Пожалуй, наиболее неожиданным и впечатляющим отзвуком «демонического» образа Пикассо было письмо юного А. Родченко, принявшего на веру булгаковскую метафорику. Во время работы над серией беспредметных композиций осенью 1915 года, то есть сразу после выхода августовской книжки «Русской мысли», он писал будущей жене из Казани в Кострому: «Теперь я занялся графикой, но в ней нет человеческих лиц, в них нет ничего… В ней мое будущее. Я нынче сотворил чудовищные вещи… Я буду соперником Пикассо в обладании дьявола… И посмотришь…» [330]
Примером воспроизводства мотивов и образов религиозных мыслителей на уровне журналистского клише служит статья М. Шагинян, к тому времени прошедшей через увлечение идеями З. Гиппиус и Д. Мережковского. В 1915–1916 годах в она жила в Ростове-на-Дону и была корреспондентом целого ряда провинциальных изданий. В феврале 1916 года в газете «Баку» ею были опубликованы два очерка о щукинском собрании, один из которых рассказывал о Пикассо.
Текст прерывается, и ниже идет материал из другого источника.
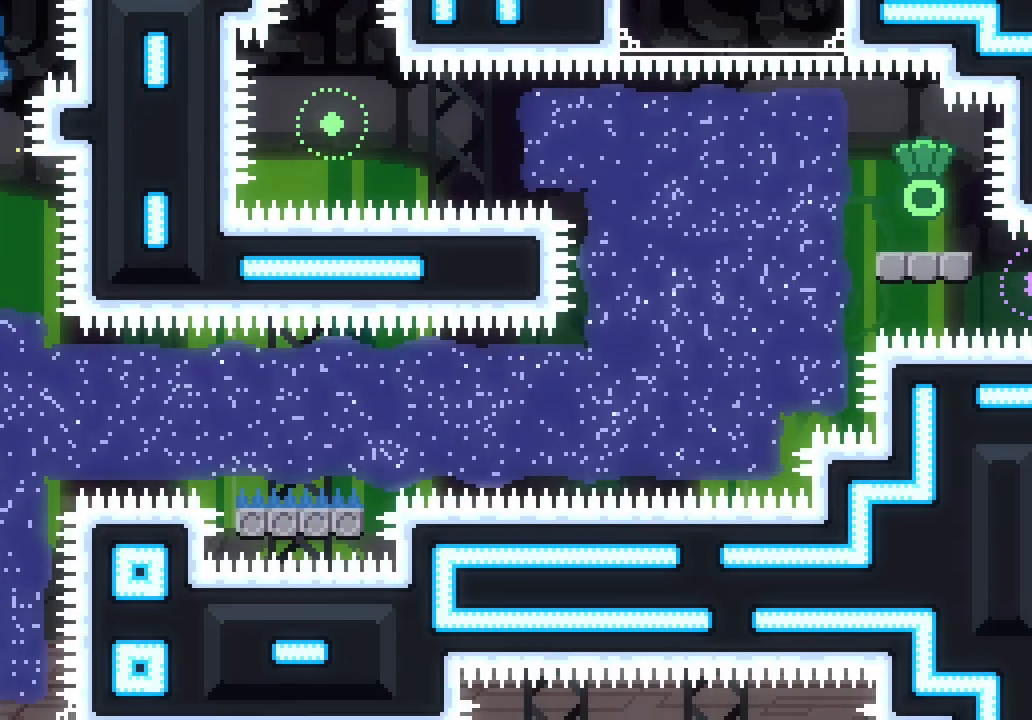
Gameplay with keyboard; each line is a JSON object with the keys held at the frame after it. "events" lists presses ("down") and releases ("up") of "dash", "demo", "down", "escape", "grab", "jump", "jump2", "left", "right", "space" and "up" between this image and that frame as [ms after this image, input, new state], when the widget could be followed in between. No other keys are recorded. Mouse input is not recorded. Key names are as the overlay labels them; some are game actions (e.g. jump) rather than physical keys.
{"keys": ["right", "space"]}
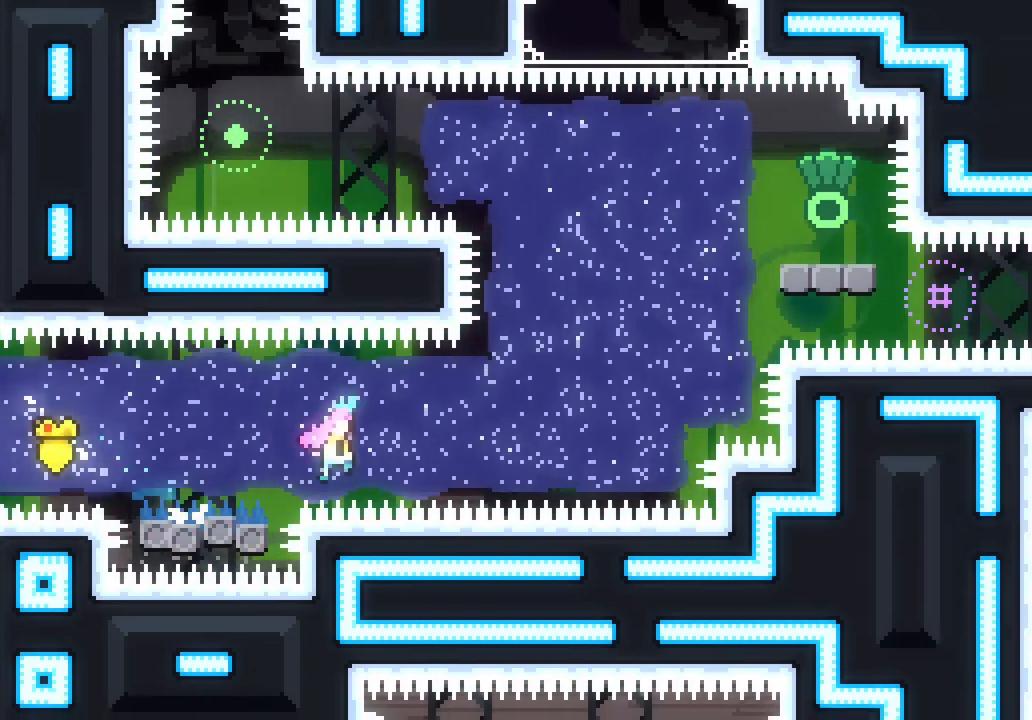
{"keys": ["right", "space"]}
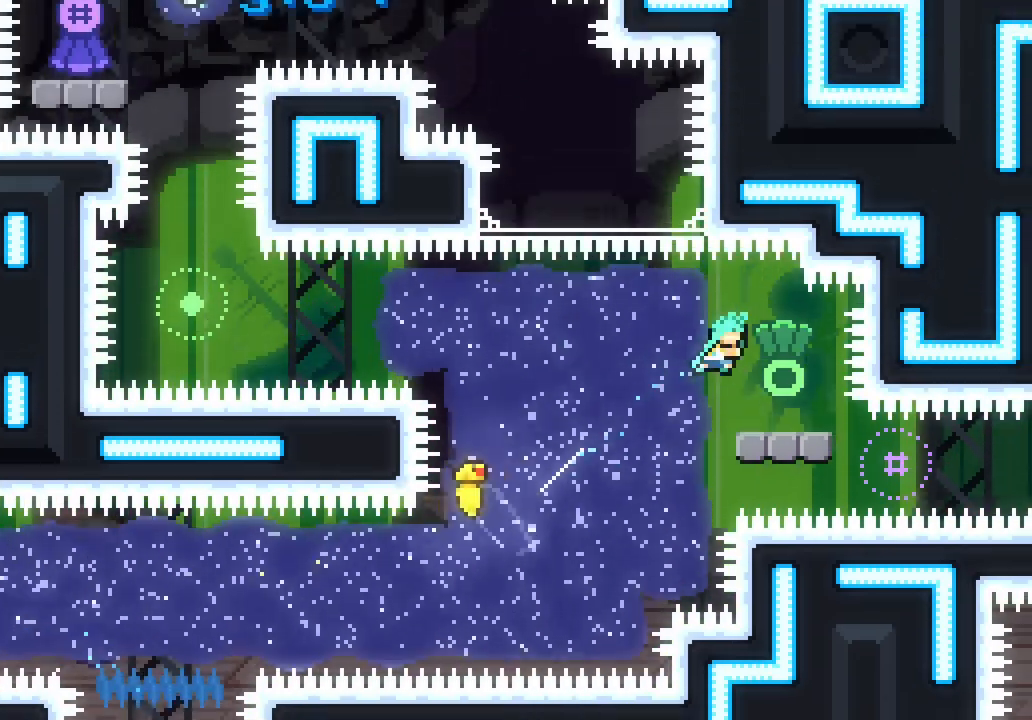
{"keys": ["dash", "down", "left"], "events": [[183, "space", "up"], [233, "right", "up"], [416, "dash", "down"], [433, "down", "down"], [433, "left", "down"]]}
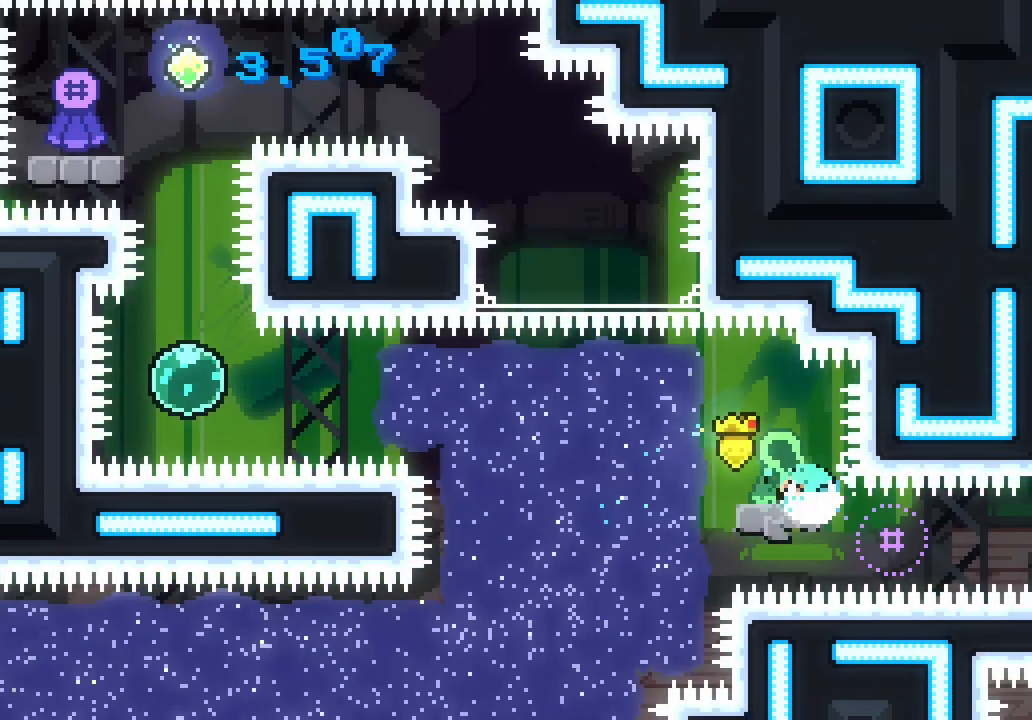
{"keys": ["left", "up"], "events": [[116, "dash", "up"], [116, "space", "down"], [300, "down", "up"], [350, "dash", "down"], [350, "space", "up"], [433, "up", "down"], [450, "dash", "up"]]}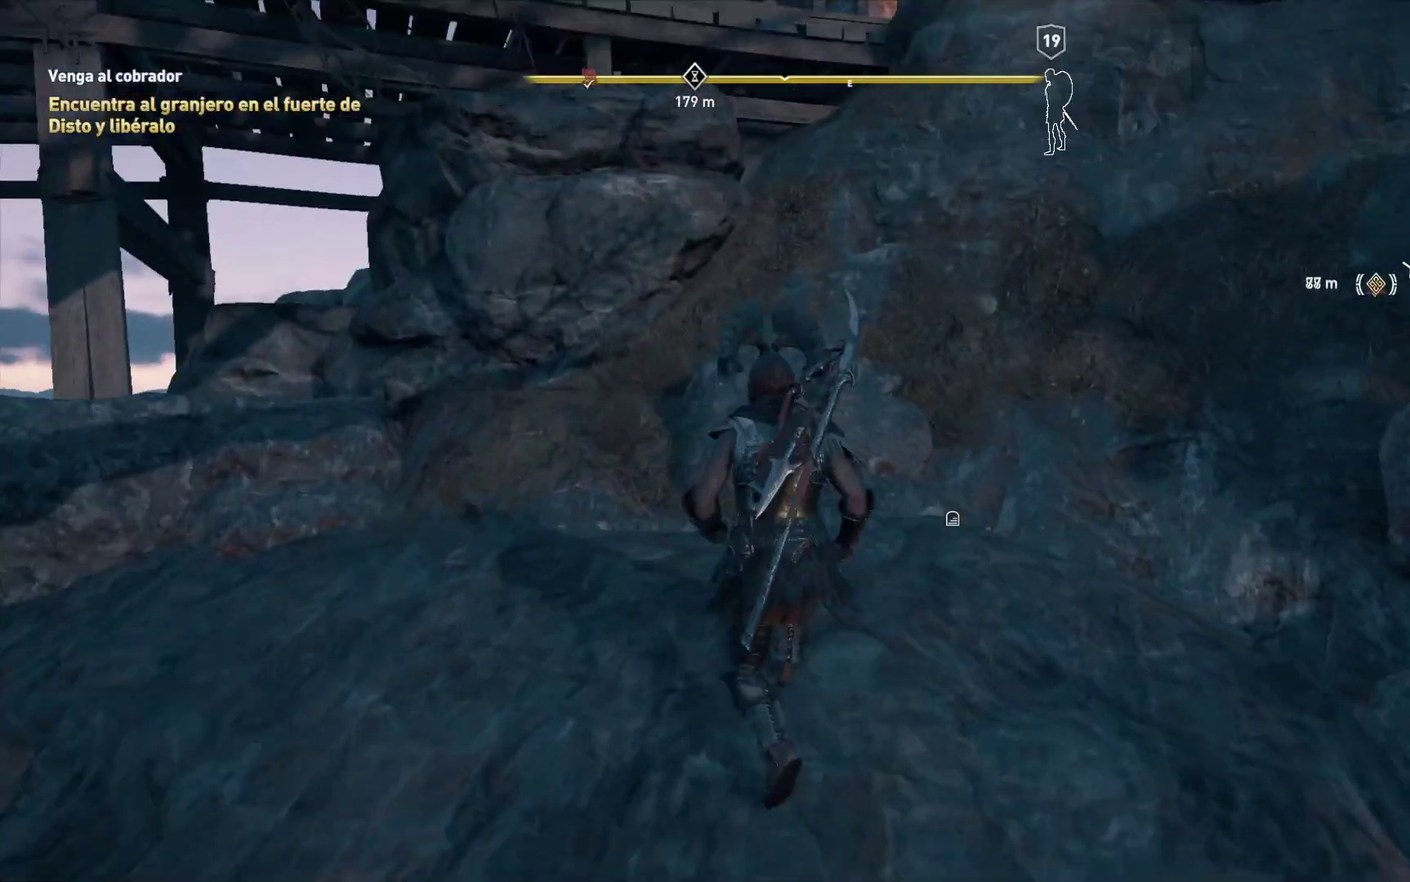
Gameplay with a controller (Xbox layout); each line is a JSON object with the inputs held at the frame after it. "events" lists button and stick changes between this image and that frame as [ms after this image, input, new state], when the widget could be followed in between.
{"buttons": [], "left_stick": "up", "right_stick": "center", "events": [[183, "right_stick", "center"], [483, "left_stick", "up"]]}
На протяжении всей статьи демоническое начало в творчестве художника нарочито педалируется и, в сущности, оказывается единственной его содержательной характеристикой: «Только побыв в этой комнате и надышавшись ее страшным воздухом, вы понимаете, что цепенящая сила впечатления получена вами не из области искусства, и что окружающие вас картины уже не художественны. …они воплотили чистый, отвлеченный элемент зла »; «Пикассо… проделывает со всем видимым миром своего рода геометрическое изнасилование» [331].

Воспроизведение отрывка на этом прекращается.